Do you listen to equipment or music.


This Blog got me to thinking about the subject:
https://www.blogger.com/u/1/blogger.g?blogID=6484902156509233383#editor/target=post;postID=191909277...
In the past I have spent hours listening to the same part of the same song just to fine tune various components of the of the audio system. I even move speakers and listen - move them again and listen more. Sometimes I wonder what I am doing. Whatever it is, when I get into this mode, I am not listening to the music.  It would be nice how the community feels about listening to music or equipment.
johnspain
Again..tenured music lover.  As a hobby, it's natural to want to move on and "get closer" over time.  For me, the home run is the music, and no nostalgia to what gets me there.  I don't marry the gear.  I'm fully awakened when a tweak or gear improvement "freshens" your entire collection, yet again!  Nor am I saddened when things seem to get a little tired and boring.  It simply means it's time to get more creative somewhere in your system.  There is ALWAYS something one can do, even if it simply means turning your electrical panel mains and circuits on-off a couple times every 6 months.  Loudspeaker placement and DSP adjustments also can freshen everything without cost...sometimes I prefer more center-fill, sometime more depth of field or stage-width.  It's all an amazing illusion, after all, play with it!  More peace, Pin.
Ok, this may be a little off point, but you'll see - it ties in.

I have a sister that is clinically OCD. She will sometimes clean and re- arrange her house until she literally drops from exhaustion. She got this thing, awhile back, about collecting rocks to line her driveway. After collecting a good number of various sized and shaped rocks (on every walk she took, on every ride she took, from neighbors wanting to get rid of their rocks, etc. etc.) ranging from 20 - 40 lbs. she got enough to nicely line her driveway. Her OCD would not let her stop at that, now she has a one acre sized yard covered with pile after pile of rocks. I jokingly told her that she should contact Mr. T. and offer to build his wall and could even bring her own rocks - don't think she appreciated the humor.
My point is that, we as audiophiles, may get a little OCD and let a continual need for upgrades, tweaks and changes, take the place of periodically just sitting back, for a bit, to enjoy the music.......Jim
may be a bit simplistic but don't we all do both?
Otherwise I may as well have stuck with my National Panasonic Transistor 8 from 1968.
Sometimes, like most of us I'd imagine, something might not sound quite right to me (equipment listening) but then the next album or song sounds sublime (music listening) and I know that it is more of a recording short-coming than anything.
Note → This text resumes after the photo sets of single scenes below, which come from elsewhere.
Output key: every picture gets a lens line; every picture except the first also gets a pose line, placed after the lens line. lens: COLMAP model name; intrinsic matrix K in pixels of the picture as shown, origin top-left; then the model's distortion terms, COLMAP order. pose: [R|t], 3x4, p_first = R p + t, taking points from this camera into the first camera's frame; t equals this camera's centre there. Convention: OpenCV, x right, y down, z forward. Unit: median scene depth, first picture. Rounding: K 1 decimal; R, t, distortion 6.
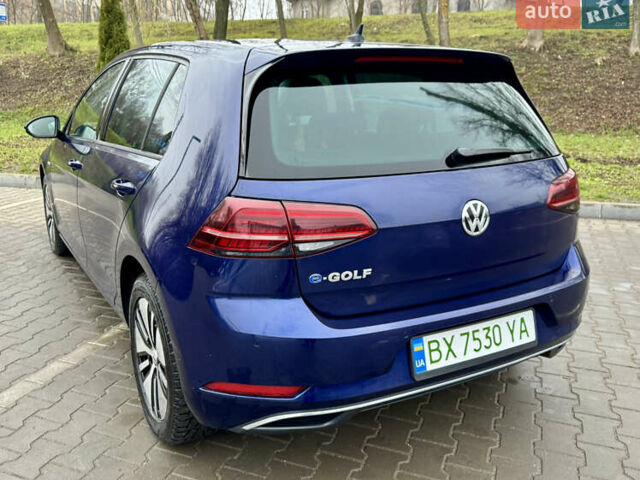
lens RADIAL K [[585.5, 0, 305.3], [0, 585.5, 221.7], [0, 0, 1]] dist [0.150838, -0.213422]
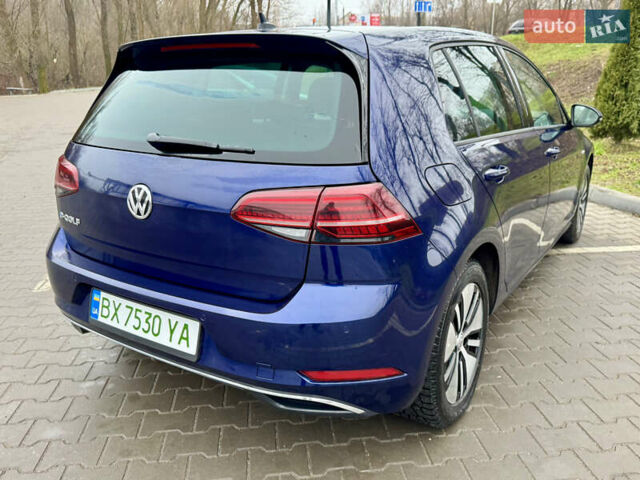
lens RADIAL K [[585.5, 0, 305.3], [0, 585.5, 221.7], [0, 0, 1]] dist [0.150838, -0.213422]
pose [[0.433990, 0.223528, -0.872747, 1.314478], [-0.197614, 0.968759, 0.149851, -0.183091], [0.878978, 0.107433, 0.464604, 0.775860]]
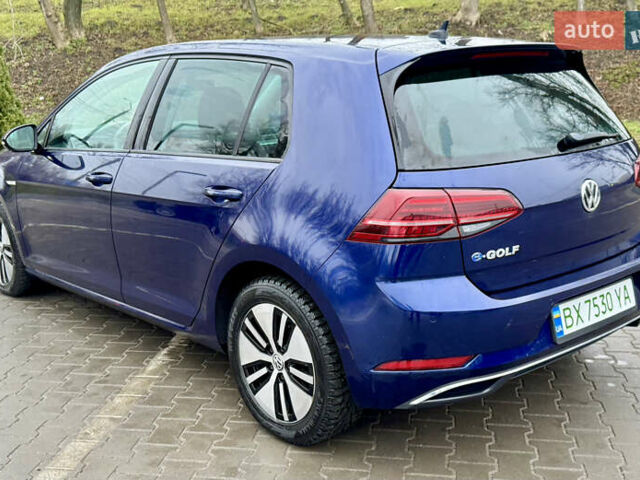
lens RADIAL K [[786.2, 0, 320.0], [0, 786.2, 240.0], [0, 0, 1]] dist [0.111884, -0.030316]
pose [[0.977291, -0.075106, 0.198144, -0.509004], [0.077862, 0.996945, -0.006144, 0.046373], [-0.197077, 0.021432, 0.980154, -0.361114]]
Yes, I upgrade but tend to keep using components for years until they fail or I hear something radically better because of a known and acknowledged weak link - like replacing my PC with an Antipodes server/streamer.
Johnspain, if you have used a good set-up disc/LP to attain good stereo imaging etc and are repositioning speakers during a listening session, it is more likely a recording fault imho.
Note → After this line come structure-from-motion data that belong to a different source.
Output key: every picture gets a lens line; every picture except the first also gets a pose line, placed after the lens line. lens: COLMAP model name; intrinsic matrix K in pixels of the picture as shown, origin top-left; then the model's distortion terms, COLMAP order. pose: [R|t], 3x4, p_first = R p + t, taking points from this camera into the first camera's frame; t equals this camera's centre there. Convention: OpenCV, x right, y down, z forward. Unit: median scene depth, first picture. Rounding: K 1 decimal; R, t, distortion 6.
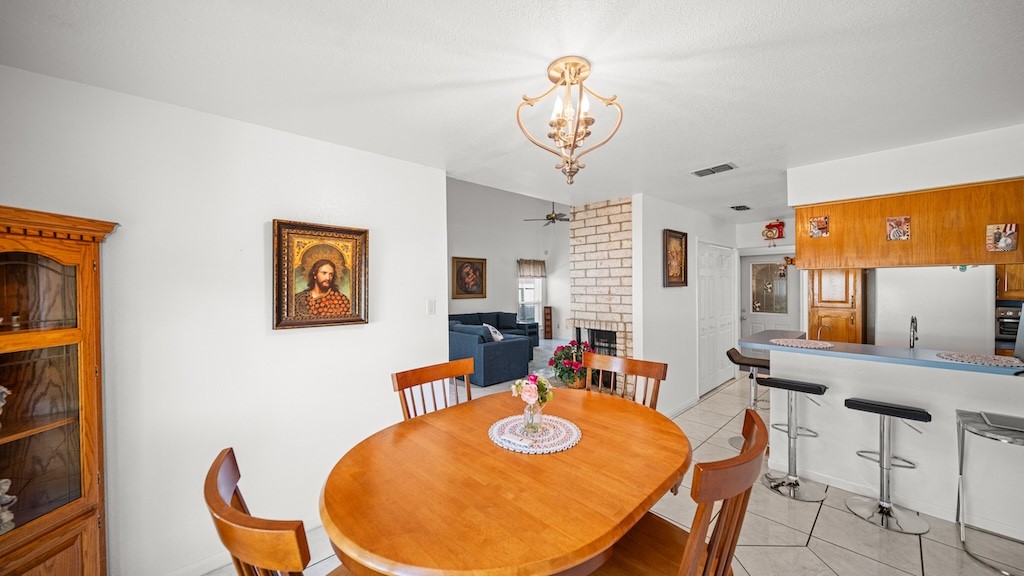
lens RADIAL K [[364.5, 0, 514.8], [0, 364.5, 277.8], [0, 0, 1]] dist [0.000345, -0.004876]
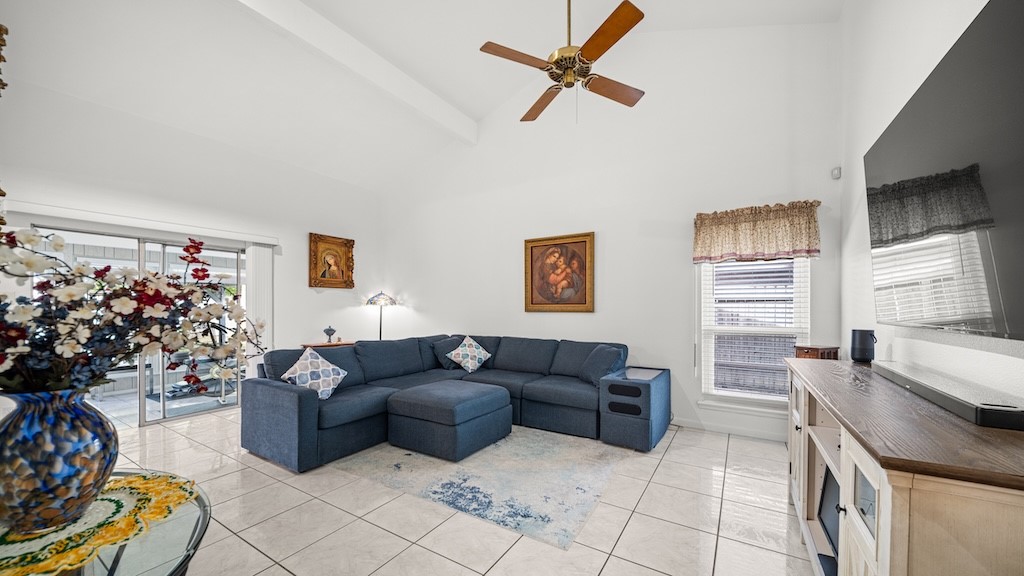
lens RADIAL K [[369.7, 0, 516.5], [0, 369.7, 310.2], [0, 0, 1]] dist [0.000420, -0.000004]
pose [[0.255533, 0.012206, -0.966723, 0.584584], [0.020175, 0.999635, 0.017954, 0.064465], [0.966590, -0.024092, 0.255193, 1.200570]]
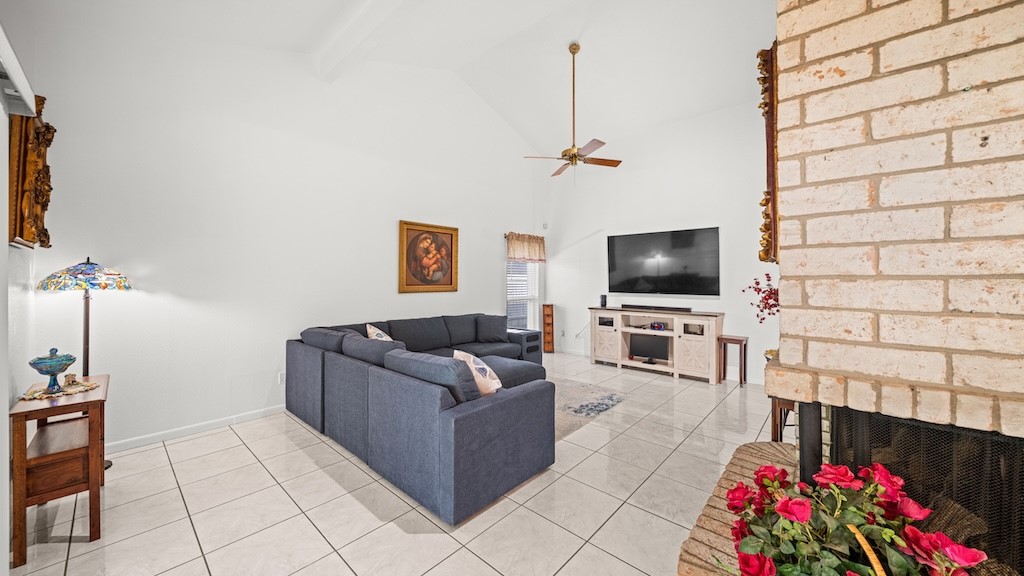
lens RADIAL K [[364.5, 0, 514.8], [0, 364.5, 277.8], [0, 0, 1]] dist [0.000345, -0.004876]
pose [[0.996105, 0.008649, 0.087746, -0.054970], [-0.010013, 0.999836, 0.015116, 0.033721], [-0.087601, -0.015936, 0.996028, 0.578033]]
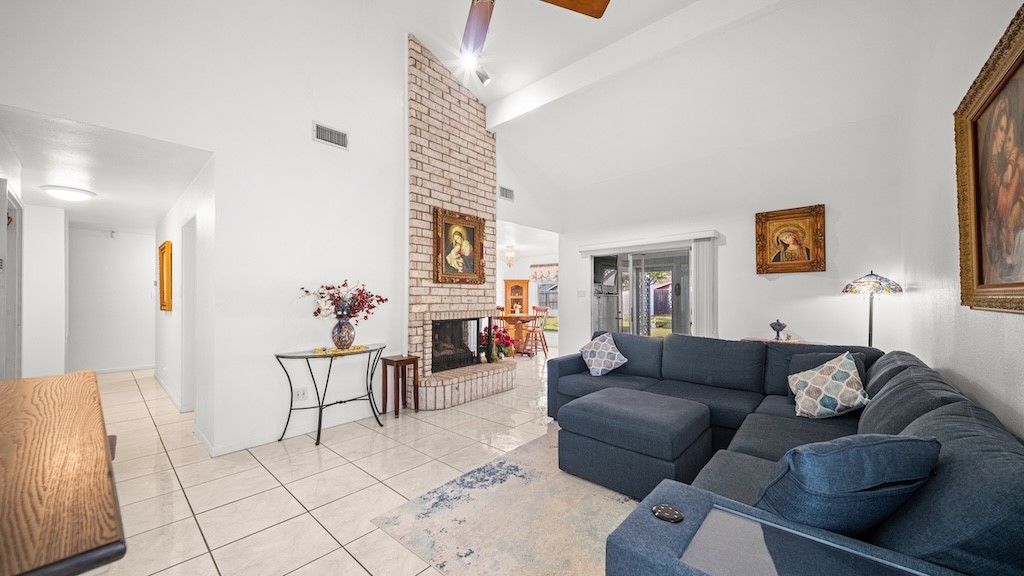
lens RADIAL K [[362.9, 0, 512.0], [0, 362.9, 288.0], [0, 0, 1]] dist [0.000544, 0.000010]
pose [[-0.996519, 0.006623, -0.083103, 0.160484], [0.010646, 0.998788, -0.048058, 0.077076], [0.082684, -0.048775, -0.995382, 1.711096]]
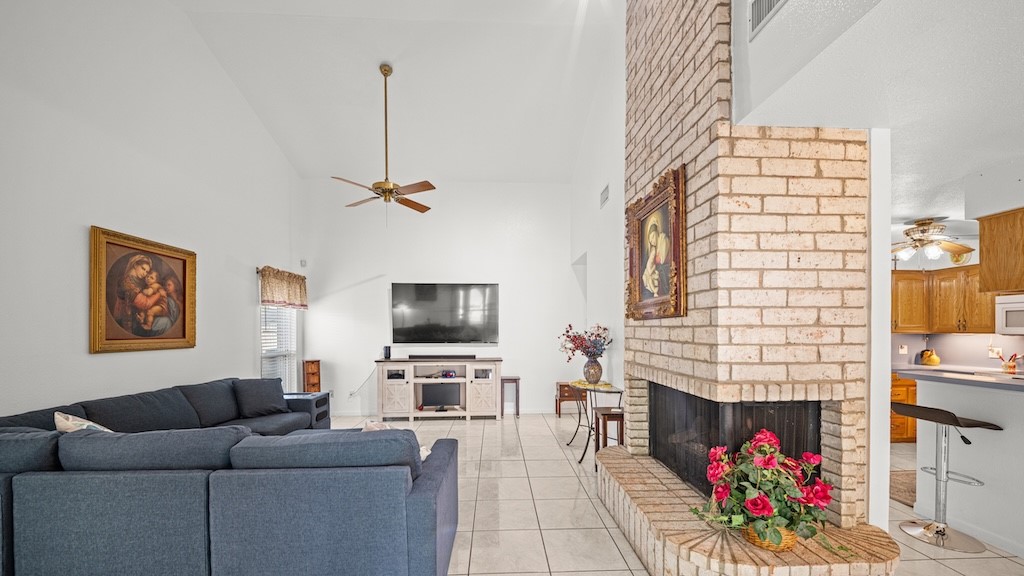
lens RADIAL K [[379.0, 0, 511.7], [0, 379.0, 332.2], [0, 0, 1]] dist [-0.001008, -0.000276]
pose [[0.646027, 0.001393, 0.763313, -0.269669], [-0.018272, 0.999740, 0.013640, 0.039551], [-0.763096, -0.022759, 0.645884, 0.697348]]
I'm a little late to the party, but I was so impressed by elizabeth's response, I had to chime in. She is absolutely correct, you have to listen to the equipment to get the system dialed in. When you catch yourself engrossed in the music, that's when you know the equipment is right.
s2000cr
I got "Bitten" in 1952, just before Stereo entered. I can recall my first
experience at Audio House (Detroit) in 1954, listening to an RCA tape
of Alzo Sprach Zarathustra on Berlant Concertone deck, 2 Mc 50w
monoblocks, an two Stentorian (west coast) speakers. We kept repeating
the 22(?) hz organ pedal intro in utter fascination.
Battle? No contest. Even mid-fi in stereo won out. As for Consoles vs.
Separates? For the expanding number of true Audiophiles, Consoles
were a commercial cop-out. 
There's this: some Consoles sounded OK by themselves, but head-to-
head with separates ...?  To Audiophiles, not radio-phono customers,
no battle whatever.
Think of the effort and design that went into a 1960 preamp: The
top-line equipment compensated for the disparate recording curves,
provide recording inputs, "loudness", etc.,etc. 
Lord, it was exciting to have lived thru all that audio emergence. Some
of that tube equipment, lovingly up-dated, is still highly prized,
and by some very critical Sound Nuts!